1. Pengertian Stres Kerja
Stres kerja adalah suatu kondisi ketegangan yang dapat menciptakan
ketidakseimbangan fisik dan psikis yang mempengaruhi emosi, proses
berpikir, dan kondisi seorang karyawan (Rivai, 2004). Orang-orang yang
mengalami stres menjadi canggung dan merasakan kekhawatiran kronis
sehingga mereka sering menjadi mudah marah, agresif, tidak dapat relaks,
atau memperlihatkan sikap yang tidak kooperatif (Hasibuan, 2012).
Handoko (2008) mengemukakan bahwa stres kerja adalah suatu
kondisi ketegangan yang mempengaruhi proses berpikir, emosi, dan kondisi
seseorang, hasilnya stres yang terlalu berlebihan dapat mengancam
kemampuan seseorang untuk menghadapi lingkungan dan pada akhirnya akan
mengganggu pelaksanaan tugas-tugasnya.
Menurut Sasono (2004) stres kerja bisa dipahami sebagai keadaan
dimana seseorang menghadapi tugas atau pekerjaan yang tidak bisa atau
belum bisa dijangkau oleh kemampuannya. Jika kemampuan seseorang baru
sampai angka 5 (lima) namun menghadapi pekerjaan yang menuntut
kemampuan dengan angka 9 (sembilan), maka sangat mungkin orang itu akan
terkena stres kerja.
Charles (Handoyo, 2001) mendefinisikan stres adalah
lingkungan atau suatu stimulus yang secara objektif adalah berbahaya.

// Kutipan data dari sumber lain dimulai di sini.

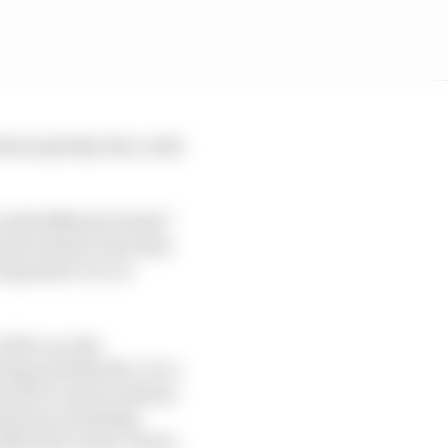
what anybody else could
with different traits?’
uick rotation into slow
responsive car on
 the car, the
ing and throttle. It’s a
fines how much rotation
leaves you feeling
lide later in the corner.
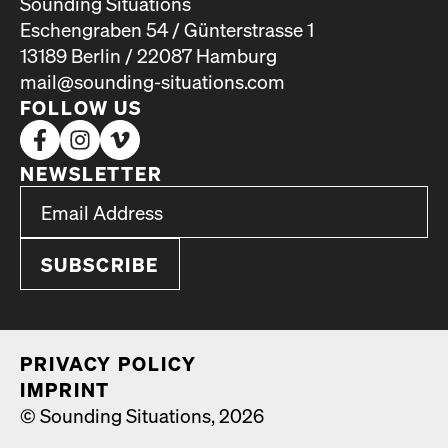
Sounding Situations
Eschengraben 54 / Günterstrasse 1
13189 Berlin / 22087 Hamburg
mail@sounding-situations.com
FOLLOW US
NEWSLETTER
*
Email Address
indicates required
*
PRI­VA­CY POL­I­CY
IMPRINT
© Sounding Situations, 2026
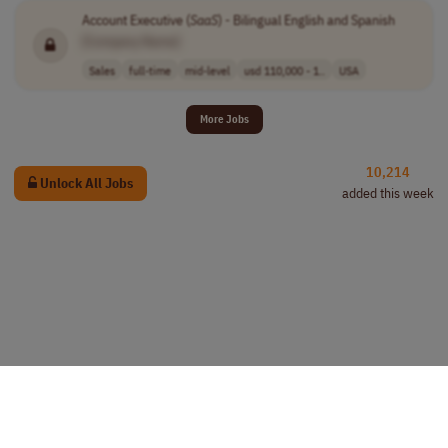
Account Executive (
SaaS
) - Bilingual English and Spanish
[Company Name]
Sales
full-time
mid-level
usd 110,000 - 1..
USA
More Jobs
10,214
Unlock All Jobs
added this week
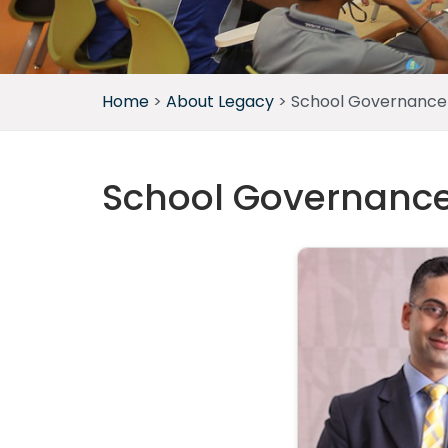
Home
>
About Legacy
>
School Governance
School Governanc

Stres
juga dapat diartikan sebagai tekanan, ketegangan atau gangguan yang tidak
menyenangkan yang berasal dari luar diri individu.

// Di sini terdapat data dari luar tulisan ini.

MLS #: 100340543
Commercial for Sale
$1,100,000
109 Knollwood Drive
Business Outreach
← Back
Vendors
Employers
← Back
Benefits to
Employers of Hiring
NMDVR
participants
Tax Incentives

Luthans (2006) mendefinisikan stres sebagai suatu tanggapan dalam
menyesuaikan diri yang dipengaruhi oleh perbedaan individu dan proses
psikologis, sebagai konsekuensi dari tindakan lingkungan, situasi atau
peristiwa yang terlalu banyak mengadakan tuntutan psikologis dan fisik
seseorang, Dengan demikian dapat disimpulkan bahwa stres kerja timbul
karena tuntutan lingkungandan tanggapan setiap individu dalam
menghadapinya dapat berbeda.
Menurut Gibson (2000) stres kerja dikonseptualisasi dari beberapa
titik pandang, yaitu stres sebagai stimulus, stres sebagai respon dan stres
sebagai stimulus-respon. Stres sebagai suatu stimulus merupakan pendekatan
yang menitikberatkan pada lingkungan. Definisi stimulus memandang stres
sebagai suatu kekuatan yang menekankan individu untuk memberikan
tanggapan terhadap stresor. Pendekatan ini memandang stres sebagai
konsekuensi dari interaksi antara simulus lingkungan dengan respon individu.

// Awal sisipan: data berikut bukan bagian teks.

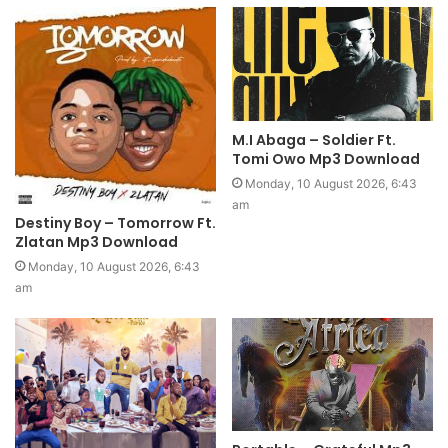
M.I Abaga – Soldier Ft.
Tomi Owo Mp3 Download
Monday, 10 August 2026, 6:43
am
Destiny Boy – Tomorrow Ft.
Zlatan Mp3 Download
Monday, 10 August 2026, 6:43
am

Pendekatan stimulus-respon memberikan arti stres sebagai konsekuensi dari
interaksi antara stimulus lingkungan dengan respon individu. Stres dipandang
tidak hanya sekedar sebuah stimulus atau respon, melainkan stres merupakan
hasil interaksi unik antara kondisi stimulus lingkungan dan kecenderungan
Dari uraian teori dari beberapa ahli diatas bisa ditarik kesimpulan
bahwa bahwa stres kerja adalah suatu proses yang menyebabkan orang
merasa sakit, tidak nyaman atau tegang karena pekerjaan, tempat kerja atau
situasi kerja tertentu serta reaksi seseorang secara psikologi, fisiologi,
maupun perilaku bila seseorang mengalami ketidakseimbangan antara
tuntutan yang dihadapi dengan kemampuannya untuk memenuhi tuntutan
tersebut dalam jangka waktu tertentu.
2. Aspek-aspek Stres Kerja
Stres kerja dikategorikan dalam beberapa aspek-aspek stres kerja oleh
Beehr & Newman (dalam Rice, 1999) meliputi:
a) Aspek Fisiologis
Aspek fisiologis bahwa stres kerja sering ditunjukkan pada
simptoms fisiologis. Penelitian dan fakta oleh ahli-ahli kesehatan dan
kedokteran menunjukkan bahwa stres kerja dapat mengubah metabolisme
tubuh, menaikkan detak jantung, mengubah cara bernafas, menyebabkan
sakit kepala, dan serangan jantung.
Beberapa yang teridentifikasi sebagai simptoms fisiologis adalah:
1) Meningkatnya detak jantung, tekanan darah,dan risiko potensial
terkena gangguan kardiovaskuler.
2) Mudah lelah fisik
3) Kepala pusing, sakit kepala
4) Ketegangan otot
6) Sulit tidur, gangguan tidur
7) Sering berkeringat, telapak tangan berkeringat.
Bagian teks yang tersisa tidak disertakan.